* _TASK BRIEF_
Skip the pictures, please, and write out exactly the lines from the opening of the data through the line containing "a los distintos".

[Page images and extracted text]
------------
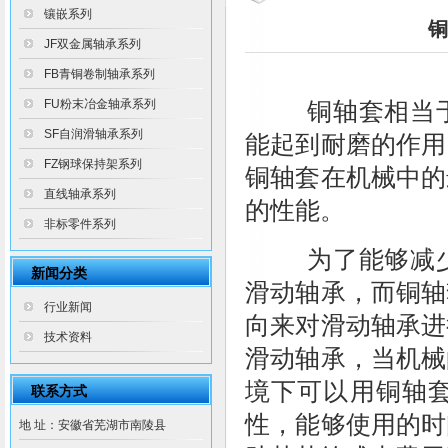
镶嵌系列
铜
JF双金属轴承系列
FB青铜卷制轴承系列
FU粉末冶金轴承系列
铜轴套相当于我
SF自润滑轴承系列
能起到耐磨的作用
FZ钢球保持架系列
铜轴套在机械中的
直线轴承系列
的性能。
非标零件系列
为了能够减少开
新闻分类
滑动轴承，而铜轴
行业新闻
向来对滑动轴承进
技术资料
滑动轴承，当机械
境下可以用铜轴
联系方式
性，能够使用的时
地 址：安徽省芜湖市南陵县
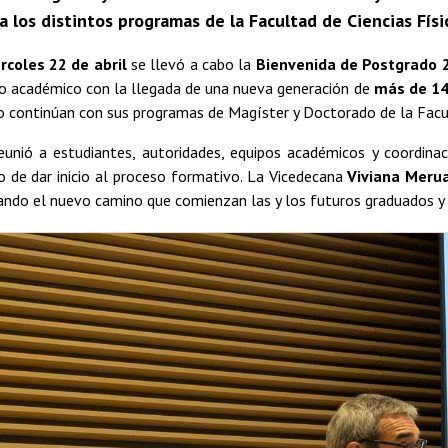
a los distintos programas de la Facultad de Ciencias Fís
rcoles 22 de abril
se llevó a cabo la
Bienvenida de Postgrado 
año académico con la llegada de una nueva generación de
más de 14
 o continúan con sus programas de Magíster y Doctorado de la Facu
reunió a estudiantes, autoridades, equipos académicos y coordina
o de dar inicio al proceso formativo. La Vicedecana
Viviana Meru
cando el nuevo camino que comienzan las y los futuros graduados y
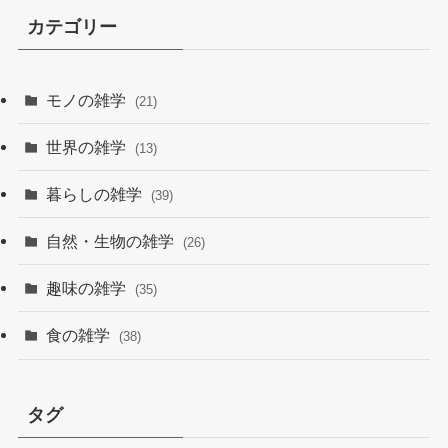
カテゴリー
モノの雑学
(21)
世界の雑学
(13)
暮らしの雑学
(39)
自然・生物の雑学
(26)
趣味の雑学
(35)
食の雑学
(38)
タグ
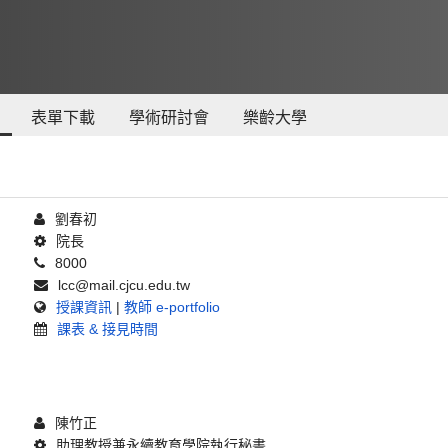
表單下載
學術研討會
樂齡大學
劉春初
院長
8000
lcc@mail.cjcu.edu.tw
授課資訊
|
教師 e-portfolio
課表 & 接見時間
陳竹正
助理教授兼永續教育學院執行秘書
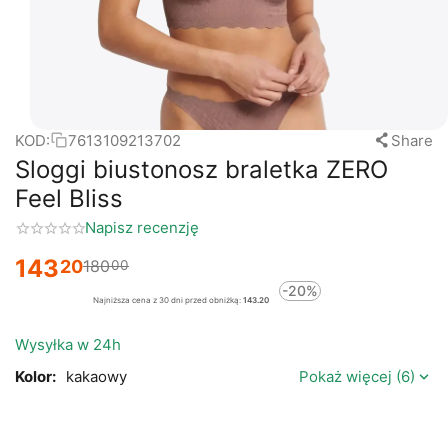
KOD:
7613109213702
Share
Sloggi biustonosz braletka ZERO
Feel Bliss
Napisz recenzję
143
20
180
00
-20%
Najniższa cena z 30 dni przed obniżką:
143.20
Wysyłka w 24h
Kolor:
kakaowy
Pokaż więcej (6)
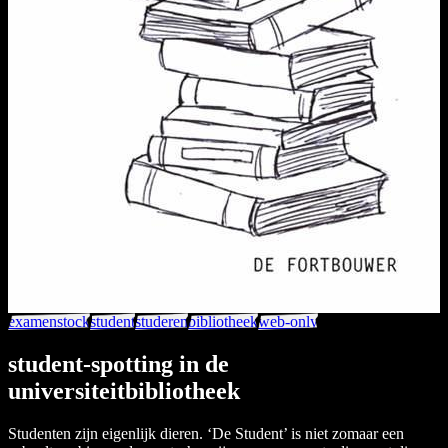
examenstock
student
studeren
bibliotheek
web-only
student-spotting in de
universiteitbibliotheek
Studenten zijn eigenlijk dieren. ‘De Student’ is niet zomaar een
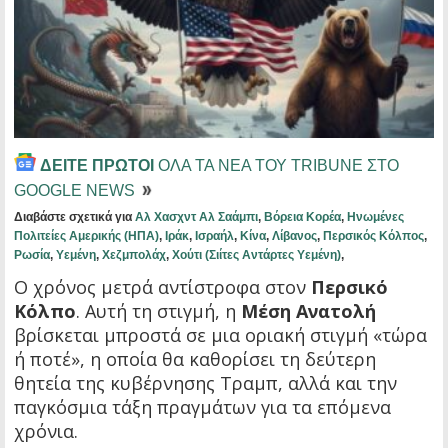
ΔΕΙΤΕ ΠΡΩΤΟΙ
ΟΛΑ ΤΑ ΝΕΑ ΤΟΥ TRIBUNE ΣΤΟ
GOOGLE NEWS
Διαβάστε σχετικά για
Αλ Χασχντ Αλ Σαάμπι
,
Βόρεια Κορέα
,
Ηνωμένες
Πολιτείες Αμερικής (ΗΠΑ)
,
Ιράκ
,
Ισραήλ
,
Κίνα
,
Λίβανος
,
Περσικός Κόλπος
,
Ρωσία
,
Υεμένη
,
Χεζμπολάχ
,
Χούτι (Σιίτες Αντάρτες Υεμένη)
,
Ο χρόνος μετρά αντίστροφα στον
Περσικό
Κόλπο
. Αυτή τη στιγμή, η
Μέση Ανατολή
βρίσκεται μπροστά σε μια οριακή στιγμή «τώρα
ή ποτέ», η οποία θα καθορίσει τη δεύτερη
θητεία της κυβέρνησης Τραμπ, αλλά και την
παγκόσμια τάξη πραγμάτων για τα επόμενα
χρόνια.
------------
* _SOLUTION FOR THIS PROBLEM_
镶嵌系列
铜
JF双金属轴承系列
FB青铜卷制轴承系列
FU粉末冶金轴承系列
铜轴套相当于我
SF自润滑轴承系列
能起到耐磨的作用
FZ钢球保持架系列
铜轴套在机械中的
直线轴承系列
的性能。
非标零件系列
为了能够减少开
新闻分类
滑动轴承，而铜轴
行业新闻
向来对滑动轴承进
技术资料
滑动轴承，当机械
境下可以用铜轴
联系方式
性，能够使用的时
地 址：安徽省芜湖市南陵县
a los distintos programas de la Facultad de Ciencias Fís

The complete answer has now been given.